**Given passage**
★ ★ ★ ★ ★

Keynote Speaker, Dr Olivier Duriez, will discuss the flight and foraging decision making in Griffon Vultures at the European Vulture Conference

Griffon Vultures (c) Bruno Berthemy
Griffon Vultures (c) Bruno Berthemy

During the European Vulture Conference, leading professionals in the field of vulture conservation will come together to share the latest insights of vulture conservation and research. The conference will be Europe's largest gathering of vulture conservationists, in the beautiful region of Algarve, Portugal, for the first four days of October. One of the renowned experts joining us is Dr Olivier Duriez, who will be discussing his research on flight and foraging decision making of Griffon Vultures.

 

Dr Olivier Duriez is an expert when it comes to vulture research. His main project concerns Griffon vultures in France, but he is also involved in programmes dealing with the other three species in Europe - Cinereous vultures, Egyptian vultures and Bearded vultures. He specialises in the study of foraging and explorative movement patterns, focusing on how the large-scale daily movements of vultures make them vulnerable to collision threats like wind-farms and power lines. Furthermore, he is particularly interested in understanding how vultures find resources (carcasses of livestock) in a humanly modified environment, and in particular, how supplementary feeding stations may affect their natural behaviour.

 

You will be able to hear the latest insights about the foraging and explorative movement patterns of vultures first hand at the European Vulture Conference! You will also learn the most recent research of vulture conservation on various topics covering all four vulture species found in Europe.

★ ★ ★ ★ ★

**Data**
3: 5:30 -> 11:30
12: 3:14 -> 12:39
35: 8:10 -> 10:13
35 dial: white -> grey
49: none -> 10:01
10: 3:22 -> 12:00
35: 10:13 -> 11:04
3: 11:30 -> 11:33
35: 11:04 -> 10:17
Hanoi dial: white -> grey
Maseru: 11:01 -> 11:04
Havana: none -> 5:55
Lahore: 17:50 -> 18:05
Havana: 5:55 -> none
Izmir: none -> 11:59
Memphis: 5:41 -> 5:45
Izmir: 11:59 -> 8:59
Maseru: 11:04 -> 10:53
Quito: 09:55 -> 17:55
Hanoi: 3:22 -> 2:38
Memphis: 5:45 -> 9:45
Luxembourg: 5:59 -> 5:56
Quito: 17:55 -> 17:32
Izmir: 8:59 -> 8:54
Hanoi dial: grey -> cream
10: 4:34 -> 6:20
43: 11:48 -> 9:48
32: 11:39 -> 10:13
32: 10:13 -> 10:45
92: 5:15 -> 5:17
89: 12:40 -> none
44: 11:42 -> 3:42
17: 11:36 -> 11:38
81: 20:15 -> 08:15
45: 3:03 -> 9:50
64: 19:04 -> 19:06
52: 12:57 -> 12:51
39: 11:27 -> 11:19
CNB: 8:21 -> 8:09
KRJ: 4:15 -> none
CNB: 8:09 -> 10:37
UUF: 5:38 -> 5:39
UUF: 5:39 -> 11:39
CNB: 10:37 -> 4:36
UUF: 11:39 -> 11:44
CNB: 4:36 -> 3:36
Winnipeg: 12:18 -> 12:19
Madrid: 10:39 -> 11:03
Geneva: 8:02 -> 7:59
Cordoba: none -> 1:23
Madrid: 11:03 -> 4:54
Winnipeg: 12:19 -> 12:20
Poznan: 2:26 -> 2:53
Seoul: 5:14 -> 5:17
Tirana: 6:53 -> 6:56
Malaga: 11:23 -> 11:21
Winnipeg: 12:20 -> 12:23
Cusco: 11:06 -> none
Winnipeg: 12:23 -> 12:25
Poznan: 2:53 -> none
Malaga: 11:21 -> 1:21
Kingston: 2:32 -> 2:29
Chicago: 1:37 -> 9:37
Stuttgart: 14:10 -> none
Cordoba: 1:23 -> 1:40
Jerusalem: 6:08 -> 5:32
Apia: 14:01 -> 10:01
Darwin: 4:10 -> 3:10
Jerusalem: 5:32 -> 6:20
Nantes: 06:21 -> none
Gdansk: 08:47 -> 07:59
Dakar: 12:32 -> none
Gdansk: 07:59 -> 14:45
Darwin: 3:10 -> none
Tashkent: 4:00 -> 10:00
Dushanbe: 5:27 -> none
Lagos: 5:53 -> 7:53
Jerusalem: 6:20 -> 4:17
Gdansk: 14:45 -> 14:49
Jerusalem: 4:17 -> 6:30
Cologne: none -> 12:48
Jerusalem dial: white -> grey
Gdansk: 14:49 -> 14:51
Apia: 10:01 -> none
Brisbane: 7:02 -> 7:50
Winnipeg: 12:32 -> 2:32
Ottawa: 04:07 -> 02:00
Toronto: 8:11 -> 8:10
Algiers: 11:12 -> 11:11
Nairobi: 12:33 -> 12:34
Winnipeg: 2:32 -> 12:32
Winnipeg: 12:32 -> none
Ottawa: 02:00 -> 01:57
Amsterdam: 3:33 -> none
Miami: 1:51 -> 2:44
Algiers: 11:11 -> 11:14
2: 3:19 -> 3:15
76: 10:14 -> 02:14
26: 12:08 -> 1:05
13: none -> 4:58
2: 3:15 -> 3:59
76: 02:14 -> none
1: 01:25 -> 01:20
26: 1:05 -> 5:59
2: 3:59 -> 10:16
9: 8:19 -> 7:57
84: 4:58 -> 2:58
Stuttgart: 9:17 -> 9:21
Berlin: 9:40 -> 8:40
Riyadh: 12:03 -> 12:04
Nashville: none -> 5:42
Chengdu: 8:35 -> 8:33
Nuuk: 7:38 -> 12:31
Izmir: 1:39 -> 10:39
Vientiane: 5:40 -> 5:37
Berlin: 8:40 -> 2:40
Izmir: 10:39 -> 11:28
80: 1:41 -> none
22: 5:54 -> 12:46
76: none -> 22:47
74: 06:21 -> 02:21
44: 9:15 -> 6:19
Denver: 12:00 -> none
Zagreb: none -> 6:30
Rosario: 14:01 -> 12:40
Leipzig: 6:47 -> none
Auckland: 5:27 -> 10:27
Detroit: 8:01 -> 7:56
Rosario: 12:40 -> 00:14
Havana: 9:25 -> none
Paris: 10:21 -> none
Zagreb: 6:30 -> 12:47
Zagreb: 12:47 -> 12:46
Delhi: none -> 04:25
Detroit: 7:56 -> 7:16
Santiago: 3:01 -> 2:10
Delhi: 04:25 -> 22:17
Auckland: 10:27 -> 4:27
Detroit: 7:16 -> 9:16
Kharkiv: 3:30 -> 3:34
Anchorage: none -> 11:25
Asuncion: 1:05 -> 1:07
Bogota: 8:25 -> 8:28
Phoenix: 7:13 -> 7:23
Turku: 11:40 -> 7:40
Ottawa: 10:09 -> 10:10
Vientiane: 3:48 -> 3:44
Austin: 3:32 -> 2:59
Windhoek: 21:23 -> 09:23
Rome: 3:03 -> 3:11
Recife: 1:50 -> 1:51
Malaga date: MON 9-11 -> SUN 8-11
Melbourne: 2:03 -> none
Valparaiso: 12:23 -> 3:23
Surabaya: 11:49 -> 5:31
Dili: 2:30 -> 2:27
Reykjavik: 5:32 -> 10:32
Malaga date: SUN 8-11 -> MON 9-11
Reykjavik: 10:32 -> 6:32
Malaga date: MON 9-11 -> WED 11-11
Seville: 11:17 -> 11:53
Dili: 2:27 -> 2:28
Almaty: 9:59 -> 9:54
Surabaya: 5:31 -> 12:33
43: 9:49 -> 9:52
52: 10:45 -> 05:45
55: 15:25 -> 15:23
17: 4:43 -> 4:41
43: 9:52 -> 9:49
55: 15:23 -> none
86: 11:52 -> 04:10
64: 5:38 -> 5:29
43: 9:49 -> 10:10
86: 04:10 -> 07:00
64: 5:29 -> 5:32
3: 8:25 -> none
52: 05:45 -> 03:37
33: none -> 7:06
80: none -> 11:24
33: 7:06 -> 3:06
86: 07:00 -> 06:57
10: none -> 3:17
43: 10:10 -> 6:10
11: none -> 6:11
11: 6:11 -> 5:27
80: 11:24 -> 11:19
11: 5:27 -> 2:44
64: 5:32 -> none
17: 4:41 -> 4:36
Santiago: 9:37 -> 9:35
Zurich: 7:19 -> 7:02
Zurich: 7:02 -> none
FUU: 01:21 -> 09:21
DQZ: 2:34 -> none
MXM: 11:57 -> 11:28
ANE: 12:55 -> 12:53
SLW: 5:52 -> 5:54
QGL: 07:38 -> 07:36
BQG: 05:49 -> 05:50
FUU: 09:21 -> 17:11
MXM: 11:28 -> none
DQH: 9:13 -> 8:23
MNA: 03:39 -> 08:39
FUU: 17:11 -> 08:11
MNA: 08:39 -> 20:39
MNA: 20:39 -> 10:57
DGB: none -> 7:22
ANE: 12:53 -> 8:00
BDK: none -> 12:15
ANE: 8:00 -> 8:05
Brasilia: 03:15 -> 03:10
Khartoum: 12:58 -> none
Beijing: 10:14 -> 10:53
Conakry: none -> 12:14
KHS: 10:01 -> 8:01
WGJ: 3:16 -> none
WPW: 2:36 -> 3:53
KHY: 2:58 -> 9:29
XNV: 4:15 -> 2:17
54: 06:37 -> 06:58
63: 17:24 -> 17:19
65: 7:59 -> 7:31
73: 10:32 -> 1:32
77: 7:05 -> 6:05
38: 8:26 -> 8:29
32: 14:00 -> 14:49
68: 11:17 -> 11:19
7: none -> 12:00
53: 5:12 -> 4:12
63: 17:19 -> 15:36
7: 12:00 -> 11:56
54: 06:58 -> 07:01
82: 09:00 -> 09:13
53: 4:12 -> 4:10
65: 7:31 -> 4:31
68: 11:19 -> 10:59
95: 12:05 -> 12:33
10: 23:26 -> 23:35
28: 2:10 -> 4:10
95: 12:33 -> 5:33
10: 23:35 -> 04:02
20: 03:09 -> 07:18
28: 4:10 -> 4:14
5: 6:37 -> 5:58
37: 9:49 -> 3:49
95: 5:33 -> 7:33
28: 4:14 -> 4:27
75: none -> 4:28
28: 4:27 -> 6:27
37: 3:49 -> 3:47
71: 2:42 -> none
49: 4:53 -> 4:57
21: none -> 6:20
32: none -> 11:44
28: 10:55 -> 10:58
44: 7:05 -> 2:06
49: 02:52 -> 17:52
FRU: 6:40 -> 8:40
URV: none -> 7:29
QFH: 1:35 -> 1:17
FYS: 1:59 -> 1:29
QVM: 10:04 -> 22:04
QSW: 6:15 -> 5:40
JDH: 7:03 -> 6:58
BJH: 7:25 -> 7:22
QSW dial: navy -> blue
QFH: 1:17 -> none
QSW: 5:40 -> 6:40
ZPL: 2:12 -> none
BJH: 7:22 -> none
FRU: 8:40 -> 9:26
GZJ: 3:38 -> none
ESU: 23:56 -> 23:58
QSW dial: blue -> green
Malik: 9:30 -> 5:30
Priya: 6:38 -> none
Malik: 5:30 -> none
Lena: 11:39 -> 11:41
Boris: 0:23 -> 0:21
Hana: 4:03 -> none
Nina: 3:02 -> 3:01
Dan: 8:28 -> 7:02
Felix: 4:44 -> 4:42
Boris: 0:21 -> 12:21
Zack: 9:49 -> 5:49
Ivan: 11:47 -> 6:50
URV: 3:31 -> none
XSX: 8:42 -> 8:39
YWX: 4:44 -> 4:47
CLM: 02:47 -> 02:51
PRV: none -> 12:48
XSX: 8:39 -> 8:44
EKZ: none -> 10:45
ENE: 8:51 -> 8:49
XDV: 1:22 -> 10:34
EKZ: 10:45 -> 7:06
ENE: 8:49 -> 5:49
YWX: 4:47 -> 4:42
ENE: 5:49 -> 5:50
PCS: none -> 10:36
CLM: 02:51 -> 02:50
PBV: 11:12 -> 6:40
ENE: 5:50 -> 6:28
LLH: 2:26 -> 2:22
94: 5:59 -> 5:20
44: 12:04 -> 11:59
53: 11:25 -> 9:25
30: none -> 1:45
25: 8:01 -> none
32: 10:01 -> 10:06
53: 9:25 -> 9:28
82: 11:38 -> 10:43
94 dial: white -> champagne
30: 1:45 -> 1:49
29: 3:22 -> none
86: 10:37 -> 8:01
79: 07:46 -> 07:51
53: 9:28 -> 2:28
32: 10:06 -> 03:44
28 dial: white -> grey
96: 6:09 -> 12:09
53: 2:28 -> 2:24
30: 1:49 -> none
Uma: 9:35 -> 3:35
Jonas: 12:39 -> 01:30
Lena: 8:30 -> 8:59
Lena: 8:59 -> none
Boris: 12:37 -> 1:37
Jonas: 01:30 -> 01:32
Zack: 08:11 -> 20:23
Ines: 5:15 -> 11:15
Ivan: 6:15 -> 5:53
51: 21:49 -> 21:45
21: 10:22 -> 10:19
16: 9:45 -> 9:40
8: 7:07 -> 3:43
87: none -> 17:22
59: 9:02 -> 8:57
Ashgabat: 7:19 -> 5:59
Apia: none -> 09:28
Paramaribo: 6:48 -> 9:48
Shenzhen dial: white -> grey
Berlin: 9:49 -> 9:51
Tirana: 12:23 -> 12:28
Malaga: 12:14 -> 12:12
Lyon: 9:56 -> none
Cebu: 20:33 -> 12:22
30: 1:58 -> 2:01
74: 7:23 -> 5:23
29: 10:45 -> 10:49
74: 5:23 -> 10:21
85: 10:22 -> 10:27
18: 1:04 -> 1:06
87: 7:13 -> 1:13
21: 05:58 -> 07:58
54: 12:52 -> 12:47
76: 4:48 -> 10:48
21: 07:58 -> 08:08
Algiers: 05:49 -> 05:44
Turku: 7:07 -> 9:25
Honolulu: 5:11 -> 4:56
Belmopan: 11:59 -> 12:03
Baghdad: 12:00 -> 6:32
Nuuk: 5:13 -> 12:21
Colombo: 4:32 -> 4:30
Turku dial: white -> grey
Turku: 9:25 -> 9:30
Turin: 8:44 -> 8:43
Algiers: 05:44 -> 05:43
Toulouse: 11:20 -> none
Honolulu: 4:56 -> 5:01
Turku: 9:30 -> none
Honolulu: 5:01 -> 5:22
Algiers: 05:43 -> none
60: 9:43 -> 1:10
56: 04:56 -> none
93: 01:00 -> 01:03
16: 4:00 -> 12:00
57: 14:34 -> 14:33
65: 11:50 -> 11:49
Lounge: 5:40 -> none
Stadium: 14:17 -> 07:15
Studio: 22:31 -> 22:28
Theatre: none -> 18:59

★ ★ ★ ★ ★

**Set task A**
Name every vulture species the conference announcement mentions.
**Set task B**
Print the stretch of the conference announcement from "You will be" through "found in Europe.".

**Correct result A**
Griffon vultures, Cinereous vultures, Egyptian vultures, Bearded vultures

**Correct result B**
You will be able to hear the latest insights about the foraging and explorative movement patterns of vultures first hand at the European Vulture Conference! You will also learn the most recent research of vulture conservation on various topics covering all four vulture species found in Europe.